**What is expected**
Within the entries below, find the portion that opens with the line containing "M 1441,964 L" and closes with the line containing "1209,308 L 1211,332". Retype that portion exactly and only.

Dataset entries

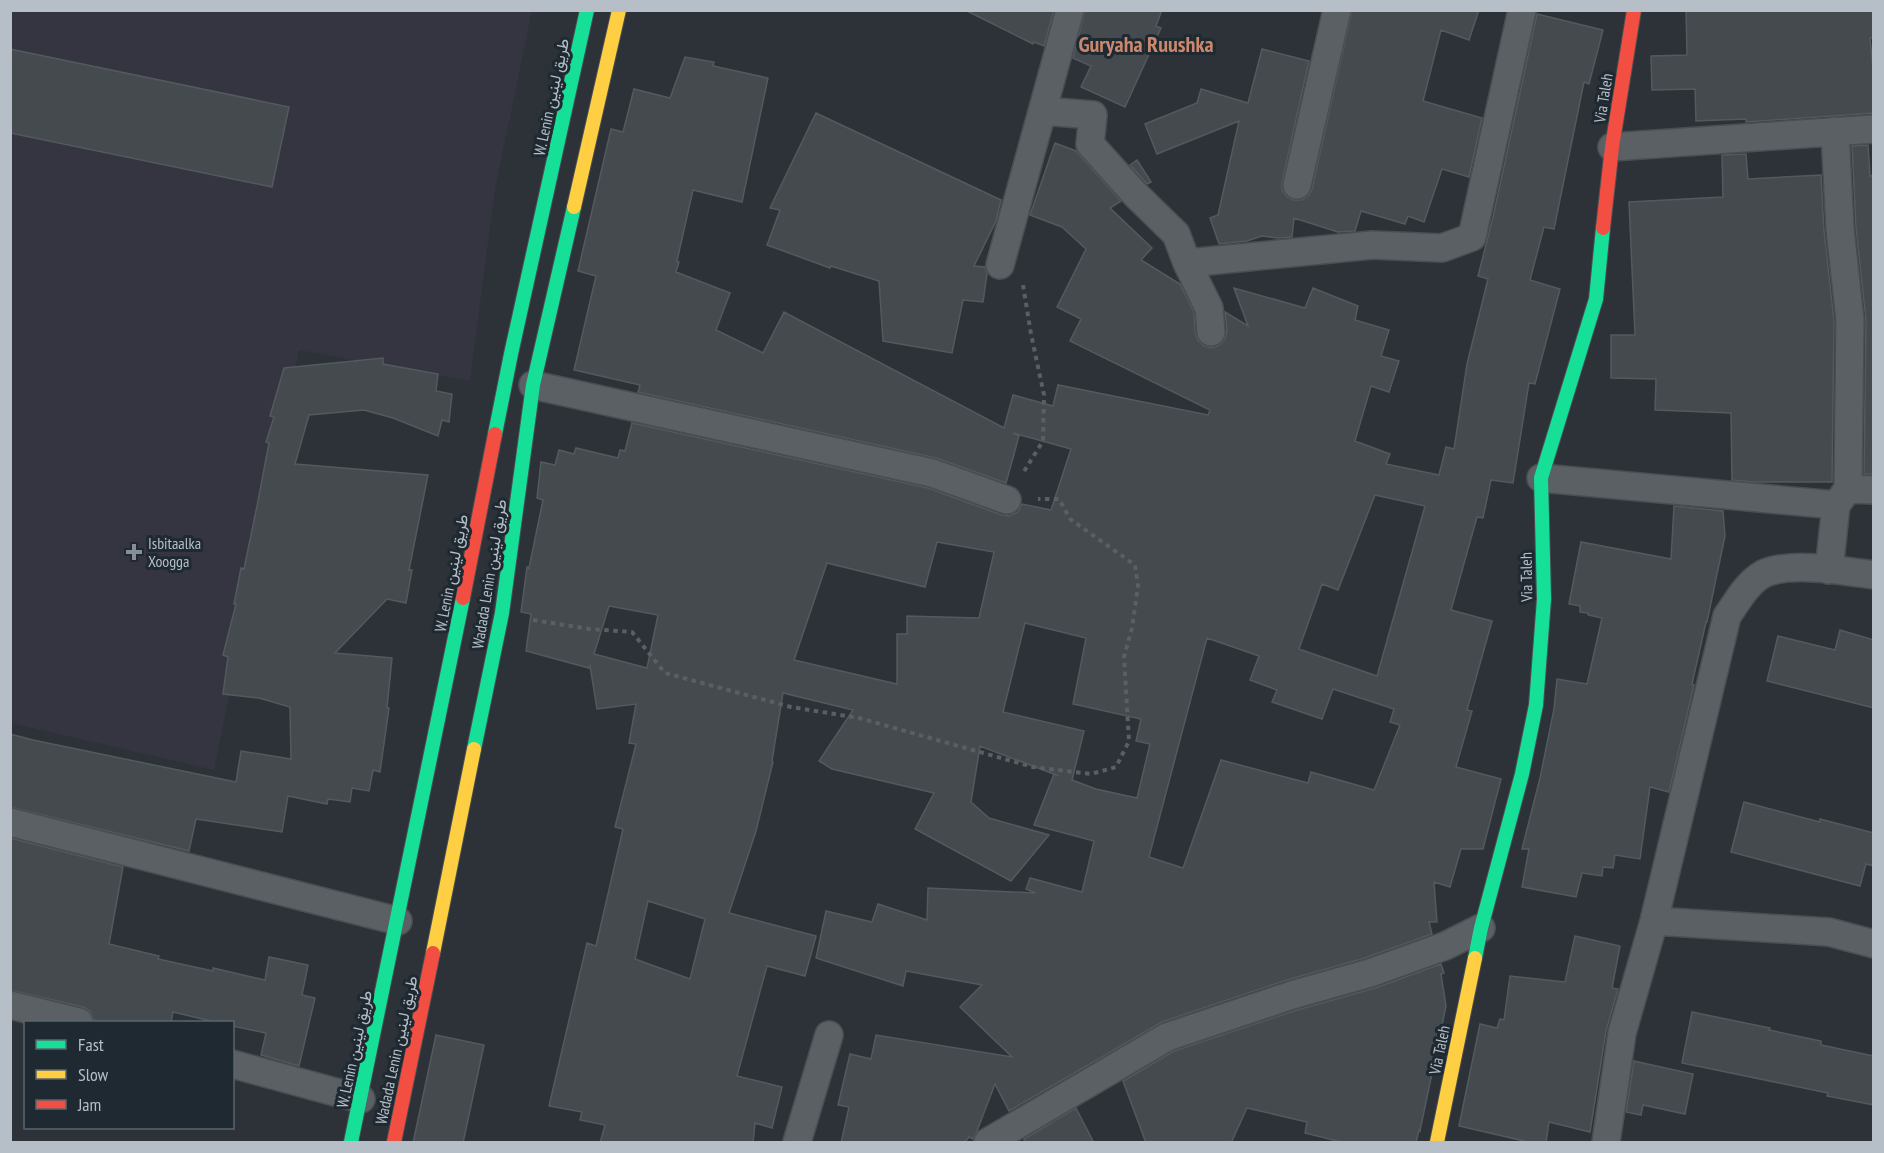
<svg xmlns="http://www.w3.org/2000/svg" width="1884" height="1153" font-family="'PT Sans Narrow',Vazirmatn,sans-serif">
  <rect width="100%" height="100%" fill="#2c3237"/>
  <path fill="#343540" d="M 11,11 L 532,11 L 495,189 L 470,381 L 299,350 L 214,770 L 11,723 Z"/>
  <path fill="#454a4f" stroke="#535a5f" stroke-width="1.5" fill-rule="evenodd" d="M 965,10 L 1054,10 L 1044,46 L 1034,42 L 1033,44 Z
    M 1085,10 L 1162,10 L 1156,26 L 1161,28 L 1125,107 L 1081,87 L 1091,66 L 1073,58 Z
    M 1352,10 L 1479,10 L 1469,40 L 1441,30 L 1423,101 L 1482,118 L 1469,177 L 1442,169 L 1424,222 L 1408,216 L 1405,224 L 1361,211 L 1355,231 L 1338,232 L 1294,218 L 1292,237 L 1278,238 L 1262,236 L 1247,241 L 1219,244 L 1210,218 L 1218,215 L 1239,121 L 1157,154 L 1145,124 L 1197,103 L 1201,89 L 1248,103 L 1262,49 L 1309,61 L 1282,182 L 1282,190 L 1287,197 L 1294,200 L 1302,200 L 1309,195 L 1312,189 Z
    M 1686,10 L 1874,10 L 1874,38 L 1870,38 L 1874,80 L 1874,113 L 1746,122 L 1746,119 L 1696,121 L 1695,89 L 1652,90 L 1651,56 L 1687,55 Z
    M 1537,14 L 1603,30 L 1589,84 L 1584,82 L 1554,229 L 1544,227 L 1530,280 L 1560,289 L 1535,384 L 1529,383 L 1513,483 L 1491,480 L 1483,518 L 1477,517 L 1451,610 L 1492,621 L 1467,710 L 1472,711 L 1456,767 L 1501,779 L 1483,849 L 1461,849 L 1450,887 L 1434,882 L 1437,922 L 1429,922 L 1432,934 L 1365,958 L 1287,980 L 1162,1022 L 1009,1111 L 995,1084 L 977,1131 L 973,1139 L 969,1137 L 964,1143 L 841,1143 L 849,1107 L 838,1105 L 850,1054 L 871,1059 L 876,1035 L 1012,1057 L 960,1007 L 982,985 L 906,971 L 903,986 L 816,958 L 826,911 L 872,922 L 878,904 L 927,920 L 928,888 L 1036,893 L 1026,889 L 1030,878 L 1082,892 L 1094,841 L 1034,825 L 1054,774 L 1059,776 L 980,746 L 971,802 L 989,818 L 1049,835 L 1011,881 L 915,829 L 934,793 L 832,769 L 819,761 L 853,710 L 783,693 L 772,761 L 773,762 L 756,831 L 729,913 L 816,936 L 805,976 L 767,966 L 737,1076 L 782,1087 L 772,1128 L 755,1123 L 753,1143 L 600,1143 L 605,1125 L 580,1120 L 582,1112 L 549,1106 L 587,943 L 596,946 L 623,829 L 615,827 L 636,744 L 629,743 L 636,704 L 597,709 L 590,666 L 589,668 L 526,651 L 531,614 L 521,612 L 527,567 L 529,568 L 543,500 L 537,498 L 541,462 L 555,465 L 559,450 L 574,454 L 576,448 L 618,458 L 620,450 L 625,451 L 632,423 L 928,488 L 1002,515 L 1009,516 L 1018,512 L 1022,504 L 1051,510 L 1071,449 L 1013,433 L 1019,436 L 1006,483 L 936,458 L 638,392 L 640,385 L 574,370 L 596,276 L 578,271 L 611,129 L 623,132 L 634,89 L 670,98 L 685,57 L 714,62 L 713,66 L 768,78 L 742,202 L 693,190 L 677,261 L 679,262 L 676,272 L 730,293 L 716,330 L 763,353 L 784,312 L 1004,428 L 1013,395 L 1053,406 L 1058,385 L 1208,415 L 1210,410 L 1070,341 L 1081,319 L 1057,307 L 1086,249 L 1062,227 L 1030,215 L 1055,143 L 1076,151 L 1121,201 L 1110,208 L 1152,248 L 1141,260 L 1180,284 L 1194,312 L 1195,333 L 1198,340 L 1204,346 L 1213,348 L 1220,345 L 1225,339 L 1227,331 L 1225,312 L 1248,326 L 1234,288 L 1305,308 L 1313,288 L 1358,306 L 1355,320 L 1389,330 L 1381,356 L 1399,361 L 1389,392 L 1371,386 L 1355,441 L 1390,454 L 1386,464 L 1439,475 L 1446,447 L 1454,449 L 1467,364 L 1488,279 L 1478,276 L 1493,217 ZM 1375,495 L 1425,506 L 1377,676 L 1299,649 L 1322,584 L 1338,590 ZM 937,542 L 994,552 L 979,618 L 907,616 L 907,634 L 897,634 L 897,684 L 794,660 L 827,563 L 925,587 ZM 609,606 L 658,615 L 647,668 L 594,654 ZM 1025,623 L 1086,638 L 1073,704 L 1141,719 L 1136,741 L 1150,744 L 1137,798 L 1096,789 L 1072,780 L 1084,731 L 1003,712 ZM 1207,638 L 1259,656 L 1250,680 L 1277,690 L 1272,702 L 1322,719 L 1333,689 L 1394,709 L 1390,722 L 1400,725 L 1374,790 L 1311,772 L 1308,783 L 1221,760 L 1183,868 L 1149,857 ZM 648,901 L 705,919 L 690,979 L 635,959 Z
    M 10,49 L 289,107 L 272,187 L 10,133 Z
    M 816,113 L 1001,200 L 996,221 L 974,266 L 985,267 L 987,274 L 983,302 L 963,300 L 952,353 L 883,341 L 879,281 L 831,266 L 830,268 L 767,245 L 780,210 L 770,208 Z
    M 1868,145 L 1870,176 L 1874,175 L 1874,474 L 1864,474 L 1866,320 L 1856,228 L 1852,146 Z
    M 1746,154 L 1748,179 L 1821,175 L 1824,230 L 1834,321 L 1832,482 L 1753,482 L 1732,480 L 1731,413 L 1655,410 L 1656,379 L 1611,378 L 1611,335 L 1635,335 L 1629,202 L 1723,197 L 1722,155 Z
    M 1137,160 L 1151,182 L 1147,184 L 1130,165 Z
    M 383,358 L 383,364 L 438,374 L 436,391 L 452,394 L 449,422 L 442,420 L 438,436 L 393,418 L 364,410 L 309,415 L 295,464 L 428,475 L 409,570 L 412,570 L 406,603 L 387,599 L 335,653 L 392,658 L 387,708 L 389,708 L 380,772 L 373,770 L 369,791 L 352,788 L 350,802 L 328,799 L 327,804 L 288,796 L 282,832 L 196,819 L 189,851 L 10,807 L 10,734 L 33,740 L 236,782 L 241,751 L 291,759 L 290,707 L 259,698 L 223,694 L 228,657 L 223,655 L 236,604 L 234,604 L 241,568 L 244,569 L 258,501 L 269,443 L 266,442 L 274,417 L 270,416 L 284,368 Z
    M 1674,506 L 1723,511 L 1725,536 L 1707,622 L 1706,622 L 1692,684 L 1694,685 L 1669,792 L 1650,787 L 1640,859 L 1615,855 L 1613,868 L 1603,867 L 1602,876 L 1582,873 L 1576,897 L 1522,887 L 1529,849 L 1522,849 L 1540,778 L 1554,709 L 1557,679 L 1587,684 L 1602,618 L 1588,615 L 1588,613 L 1580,612 L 1580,606 L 1569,604 L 1581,542 L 1671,559 Z
    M 1840,630 L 1874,640 L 1874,708 L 1767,681 L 1778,636 L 1835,650 Z
    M 1744,802 L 1820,822 L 1820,819 L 1874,833 L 1874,866 L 1866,864 L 1860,886 L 1731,852 Z
    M 10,838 L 123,867 L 109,944 L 159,956 L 158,959 L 213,971 L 213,968 L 265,980 L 269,957 L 308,965 L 302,995 L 315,998 L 299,1066 L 261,1055 L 266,1033 L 232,1026 L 232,1023 L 219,1023 L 173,1012 L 171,1023 L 107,1023 L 94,1020 L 90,1011 L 83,1007 L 10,990 Z
    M 1575,936 L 1620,946 L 1612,988 L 1618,989 L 1606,1031 L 1590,1132 L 1549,1122 L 1546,1143 L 1533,1143 L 1459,1126 L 1480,1024 L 1497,1028 L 1500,1019 L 1504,1020 L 1510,976 L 1565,982 Z
    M 1441,964 L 1444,973 L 1441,974 L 1446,1006 L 1420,1131 L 1419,1130 L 1416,1143 L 1345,1143 L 1305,1133 L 1307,1122 L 1247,1108 L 1231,1143 L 1146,1143 L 1123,1081 L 1174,1051 L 1297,1010 L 1375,988 Z
    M 1692,1012 L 1770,1028 L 1769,1030 L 1821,1041 L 1821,1045 L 1874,1056 L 1874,1105 L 1827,1096 L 1828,1093 L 1682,1063 Z
    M 436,1035 L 484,1045 L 463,1143 L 413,1143 Z
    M 1634,1061 L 1693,1074 L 1685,1114 L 1643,1105 L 1641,1115 L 1626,1112 Z
    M 1076,1108 L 1094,1143 L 1025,1143 L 1024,1139 Z"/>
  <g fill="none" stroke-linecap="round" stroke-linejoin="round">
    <defs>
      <path id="street" d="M 1043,111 L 1093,115 L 1090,144 L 1135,194 L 1176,234 L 1187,263 L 1209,308 L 1211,332
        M 1835,131 L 1840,229 L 1850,320 L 1848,489
        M 1612,147 L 1874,129
        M 1297,185 L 1337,10
        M 1187,263 L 1372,245 L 1442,248 L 1472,237 L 1522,10
        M 1000,265 L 1070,10
        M 533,385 L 932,473 L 1007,500
        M 1541,478 L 1836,505 L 1848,489 L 1874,490
        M 1829,570 L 1836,505
        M 10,822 L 398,921
        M 1654,921 L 1829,932 L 1874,944
        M 10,1005 L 79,1022
        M 232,1064 L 361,1099
        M 797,1142 L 829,1035
        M 988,1142 L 1167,1037 L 1292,995 L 1370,973 L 1445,946 L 1481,928
        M 1606,1142 L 1622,1033 L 1654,921 L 1727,616 C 1737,602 1747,583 1763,574 C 1789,561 1844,571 1874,575"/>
      <path id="fast" d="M 495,434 L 511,354 L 587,10
        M 474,749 L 502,613 L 533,385 L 574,207
        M 1475,958 L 1481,928 L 1522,774 L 1536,705 L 1544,599 L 1541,478 L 1596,299 L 1603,228
        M 351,1142 L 463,598"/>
      <path id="slow" d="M 574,207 L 619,10
        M 433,953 L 474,749
        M 1437,1142 L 1475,958"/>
      <path id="jam" d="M 1603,228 L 1612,147 L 1634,10
        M 463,598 L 495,434
        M 394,1142 L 433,953"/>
    </defs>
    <use href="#street" stroke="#4a4e52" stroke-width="30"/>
    <use href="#fast" stroke="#4a4e52" stroke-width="16"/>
    <use href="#slow" stroke="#4a4e52" stroke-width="16"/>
    <use href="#jam" stroke="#4a4e52" stroke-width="16"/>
    <path stroke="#595f62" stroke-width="4" stroke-dasharray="4.5 4.5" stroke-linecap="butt" d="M 1023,285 L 1031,334 L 1044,395 L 1043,441 L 1023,473
      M 533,620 L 590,629 L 632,632 L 665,673 L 791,707 L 859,718 L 1033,767 L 1091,774 L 1116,767 L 1129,741 L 1124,657 L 1132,628 L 1138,586 L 1135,565 L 1070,519 L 1059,499 L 1038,499"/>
    <use href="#street" stroke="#5b6065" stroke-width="27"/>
    <use href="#fast" stroke="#16e098" stroke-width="14"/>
    <use href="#slow" stroke="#ffcf43" stroke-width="14"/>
    <use href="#jam" stroke="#f24e42" stroke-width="14"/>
  </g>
  <path fill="#868e95" stroke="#1f2931" stroke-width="2" d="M131 543h6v6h6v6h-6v6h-6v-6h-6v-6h6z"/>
  <g text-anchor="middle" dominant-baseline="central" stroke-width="6" stroke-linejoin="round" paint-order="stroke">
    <g font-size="16" fill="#b6bfc7" stroke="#1f2931">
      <text transform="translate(551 97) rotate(-78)">W. Lenin طريق لينين</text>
      <text transform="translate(1603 98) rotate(-81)">Via Taleh</text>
      <text transform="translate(451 573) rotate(-79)">W. Lenin طريق لينين</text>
      <text transform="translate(489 574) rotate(-81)">Wadada Lenin طريق لينين</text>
      <text transform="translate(1526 577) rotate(-91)">Via Taleh</text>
      <text transform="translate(354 1049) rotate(-78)">W. Lenin طريق لينين</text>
      <text transform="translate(396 1050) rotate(-78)">Wadada Lenin طريق لينين</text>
      <text transform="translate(1439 1050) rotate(-78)">Via Taleh</text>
    </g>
    <g font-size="16" fill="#b6bfc7" stroke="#1f2931" text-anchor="start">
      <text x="148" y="543">Isbitaalka<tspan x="148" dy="18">Xoogga</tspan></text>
    </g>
    <g font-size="22" font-weight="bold" fill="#ca886e" stroke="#1f2931">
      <text x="1146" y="44">Guryaha Ruushka</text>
    </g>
  </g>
  <rect width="1884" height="1153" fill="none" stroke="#b6bfc7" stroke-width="24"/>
  <rect x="24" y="1021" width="210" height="108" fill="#1f2931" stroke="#5b656d" stroke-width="1.5"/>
  <rect x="36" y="1040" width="30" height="9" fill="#16e098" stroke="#5b656d" stroke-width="1.5"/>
  <text x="78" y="1051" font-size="18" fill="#b6bfc7">Fast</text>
  <rect x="36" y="1070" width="30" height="9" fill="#ffcf43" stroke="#5b656d" stroke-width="1.5"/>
  <text x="78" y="1081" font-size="18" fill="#b6bfc7">Slow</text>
  <rect x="36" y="1100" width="30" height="9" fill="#f24e42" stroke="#5b656d" stroke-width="1.5"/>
  <text x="78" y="1111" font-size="18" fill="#b6bfc7">Jam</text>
</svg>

**Exercise output**
    M 1441,964 L 1444,973 L 1441,974 L 1446,1006 L 1420,1131 L 1419,1130 L 1416,1143 L 1345,1143 L 1305,1133 L 1307,1122 L 1247,1108 L 1231,1143 L 1146,1143 L 1123,1081 L 1174,1051 L 1297,1010 L 1375,988 Z
    M 1692,1012 L 1770,1028 L 1769,1030 L 1821,1041 L 1821,1045 L 1874,1056 L 1874,1105 L 1827,1096 L 1828,1093 L 1682,1063 Z
    M 436,1035 L 484,1045 L 463,1143 L 413,1143 Z
    M 1634,1061 L 1693,1074 L 1685,1114 L 1643,1105 L 1641,1115 L 1626,1112 Z
    M 1076,1108 L 1094,1143 L 1025,1143 L 1024,1139 Z"/>
  <g fill="none" stroke-linecap="round" stroke-linejoin="round">
    <defs>
      <path id="street" d="M 1043,111 L 1093,115 L 1090,144 L 1135,194 L 1176,234 L 1187,263 L 1209,308 L 1211,332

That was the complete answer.